Após a manifestação do cardeal de Lima, a Conferência Episcopal do Peru, tradicionalmente resistente a reconhecer o sofrimento das vítimas (estima-se que apenas cinco dos 54 bispos do país tenham tomado alguma atitude contra os abusos do Sodalício), admitiu que, no caso de Cipriani, “a veracidade dos fatos foi comprovada”.
“Nos sentimos entristecidos ao conhecer as recentes notícias sobre o Cardeal Cipriani”, afirma a nota dos bispos, na qual lamentam “a dor sofrida pela vítima de abusos e pela comunidade eclesial” e pedem “a todo o Povo de Deus que respeite a vontade da vítima de permanecer no anonimato”.
“Reafirmamos nossa proximidade com todas as vítimas de qualquer tipo de abuso”, acrescentam os bispos peruanos, que reconhecem “a sábia decisão do Santo Padre, ao unir justiça e misericórdia, de aceitar que Cipriani deixasse o Ministério Episcopal como Arcebispo Emérito de Lima ao completar 75 anos e de impor-lhe certas limitações ministeriais”. “Pedimos a todo o Povo de Deus que ofereça orações pelo denunciante, pelo Cardeal Juan Luis Cipriani e pela Igreja, para que seja um espaço seguro onde a reconciliação possa ser vivida”, finaliza o comunicado.
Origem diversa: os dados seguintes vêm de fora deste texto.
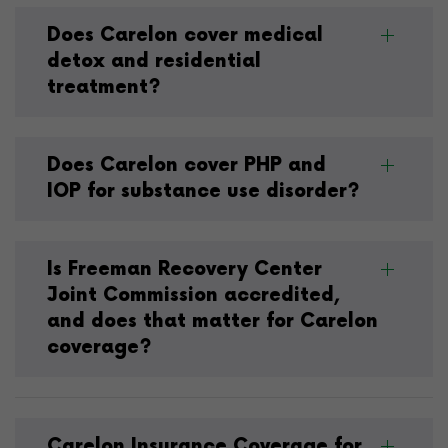
Does Carelon cover medical
detox and residential
treatment?
Does Carelon cover PHP and
IOP for substance use disorder?
Is Freeman Recovery Center
Joint Commission accredited,
and does that matter for Carelon
coverage?
Carelon Insurance Coverage for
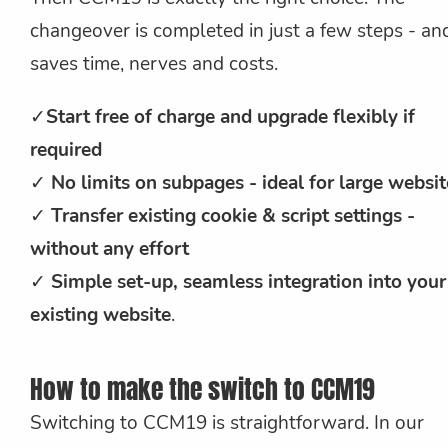
changeover is completed in just a few steps - an
saves time, nerves and costs.
✓
Start free of charge and upgrade flexibly if
required
✓
No limits on subpages - ideal for large websit
✓
Transfer existing cookie & script settings -
without any effort
✓
Simple set-up, seamless integration into your
existing website
.
How to make the switch to CCM19
Switching to CCM19 is straightforward. In our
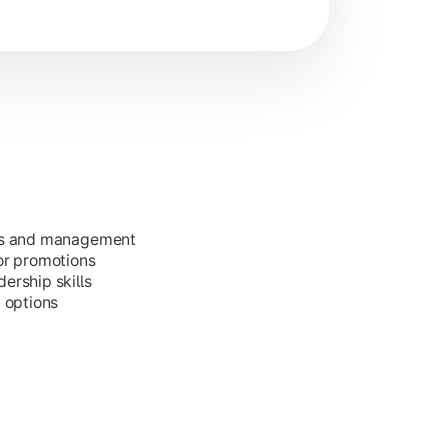
ess and management
or promotions
ership skills
g options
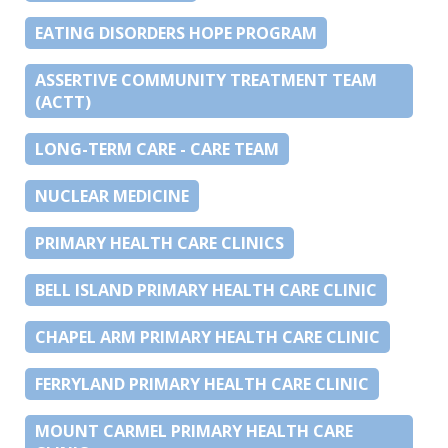
EATING DISORDERS HOPE PROGRAM
ASSERTIVE COMMUNITY TREATMENT TEAM
(ACTT)
LONG-TERM CARE - CARE TEAM
NUCLEAR MEDICINE
PRIMARY HEALTH CARE CLINICS
BELL ISLAND PRIMARY HEALTH CARE CLINIC
CHAPEL ARM PRIMARY HEALTH CARE CLINIC
FERRYLAND PRIMARY HEALTH CARE CLINIC
MOUNT CARMEL PRIMARY HEALTH CARE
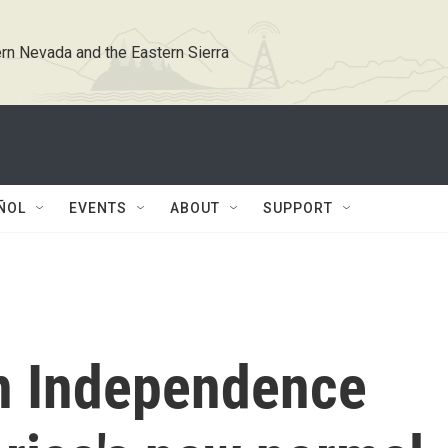
rn Nevada and the Eastern Sierra
ÑOL
EVENTS
ABOUT
SUPPORT
n Independence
Cipriani não demorou a reagir. “Surpresa e dor”, afirmou em uma nova carta, na qual denunciou “a injustiça de tomarem como verdadeiras acusações sem provas contra minha pessoa”.
“Deixaram-se confundir por esta campanha de assédio e destruição de minha dignidade e honra”, alega Cipriani. Ele insiste que aceitou “medidas preventivas diante da acusação recebida até que a verdade fosse esclarecida, apesar de sua origem ser uma acusação falsa”, e afirma que não teve a oportunidade de se defender.
De Madri – onde a Arquidiocese local afirma não saber exatamente onde ele reside –, um Cipriani ferido prepara sua defesa.